[Assignment] Skip the pictures and repeat each line of the data exactly.

[Data below]
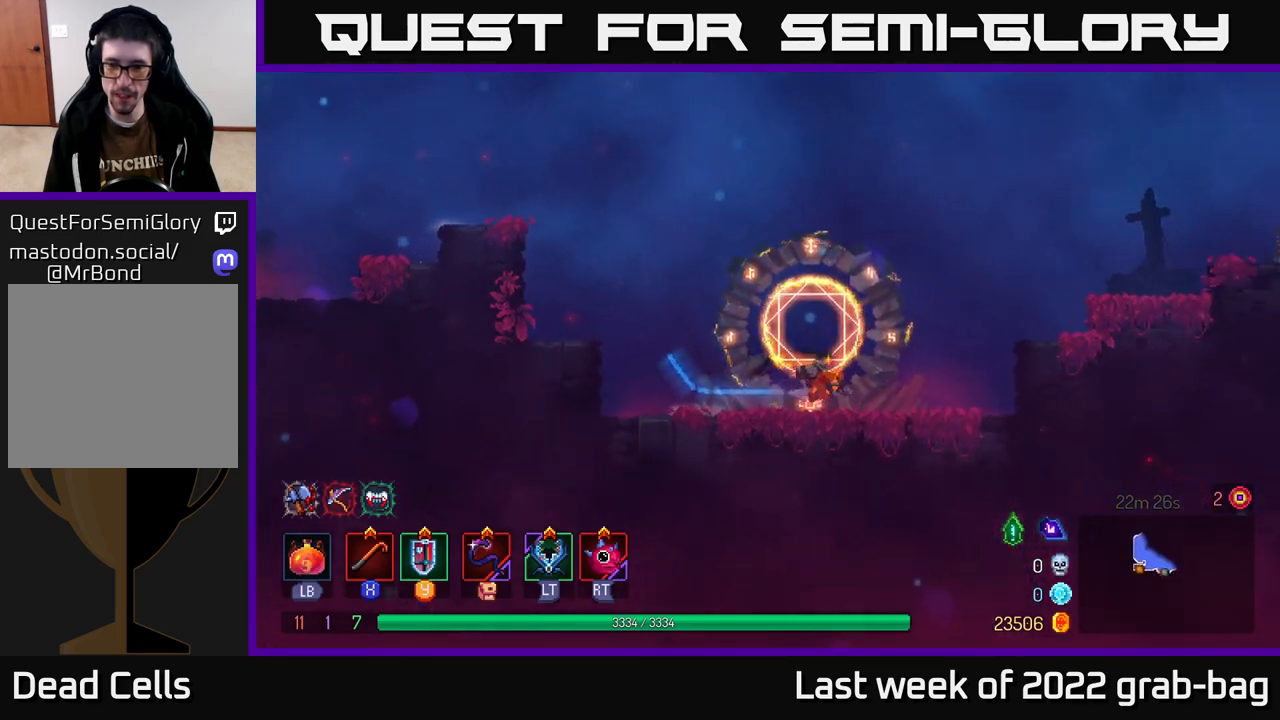
{"buttons": ["A"], "left_stick": "right", "right_stick": "center", "events": [[200, "A", "down"], [333, "A", "up"], [417, "A", "down"]]}
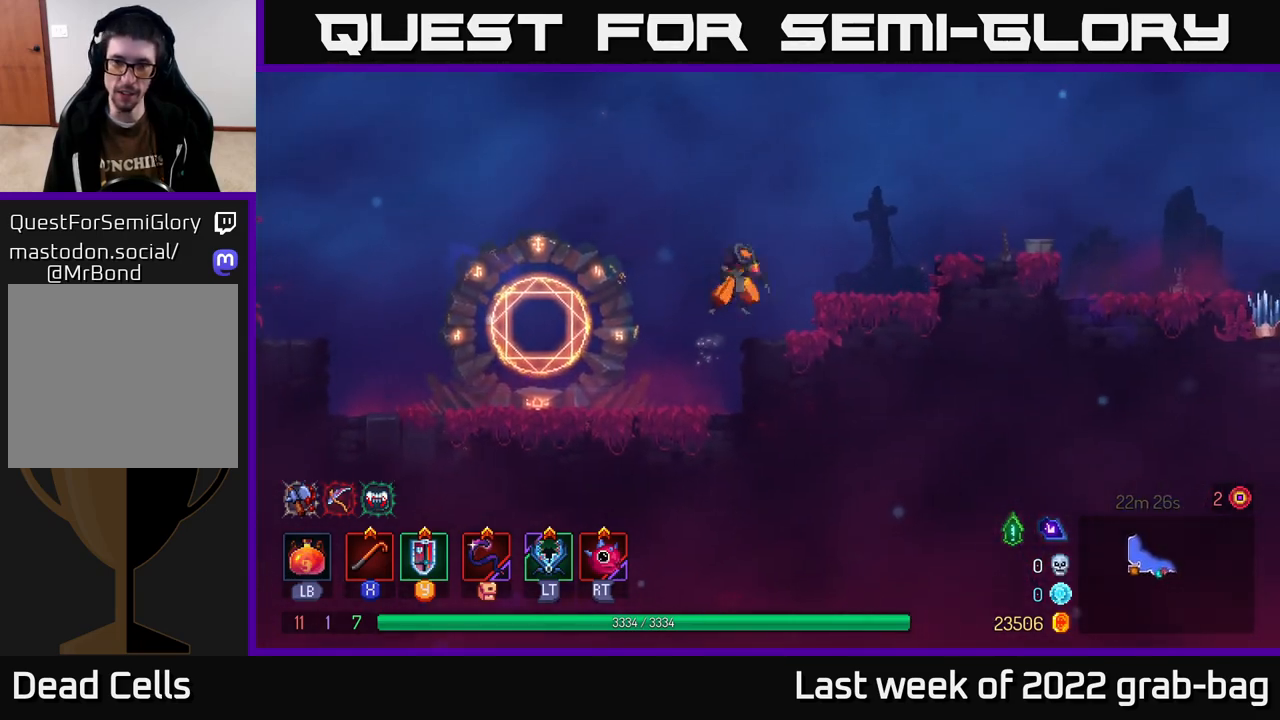
{"buttons": [], "left_stick": "right", "right_stick": "center", "events": [[67, "A", "up"]]}
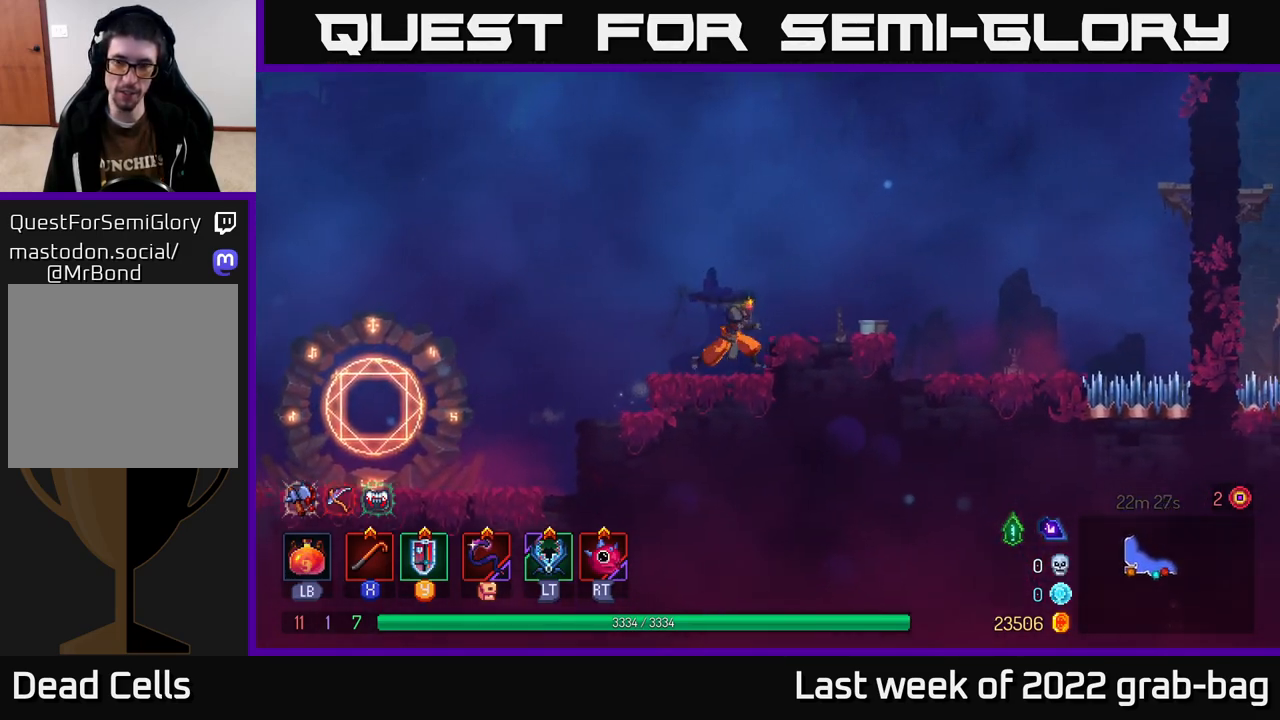
{"buttons": [], "left_stick": "right", "right_stick": "center", "events": [[17, "A", "down"], [83, "A", "up"]]}
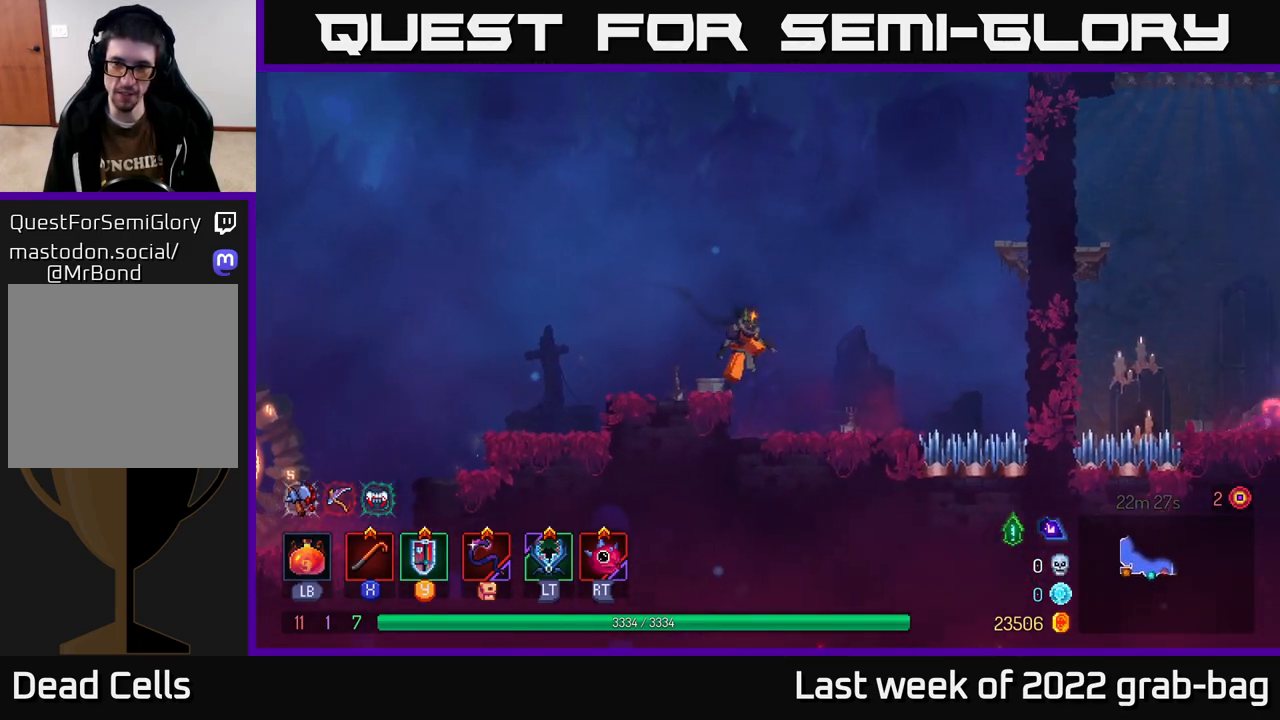
{"buttons": [], "left_stick": "right", "right_stick": "center", "events": [[317, "A", "down"], [467, "A", "up"]]}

[Reply]
{"buttons": ["A"], "left_stick": "right", "right_stick": "center", "events": [[200, "A", "down"], [333, "A", "up"], [417, "A", "down"]]}
{"buttons": [], "left_stick": "right", "right_stick": "center", "events": [[67, "A", "up"]]}
{"buttons": [], "left_stick": "right", "right_stick": "center", "events": [[17, "A", "down"], [83, "A", "up"]]}
{"buttons": [], "left_stick": "right", "right_stick": "center", "events": [[317, "A", "down"], [467, "A", "up"]]}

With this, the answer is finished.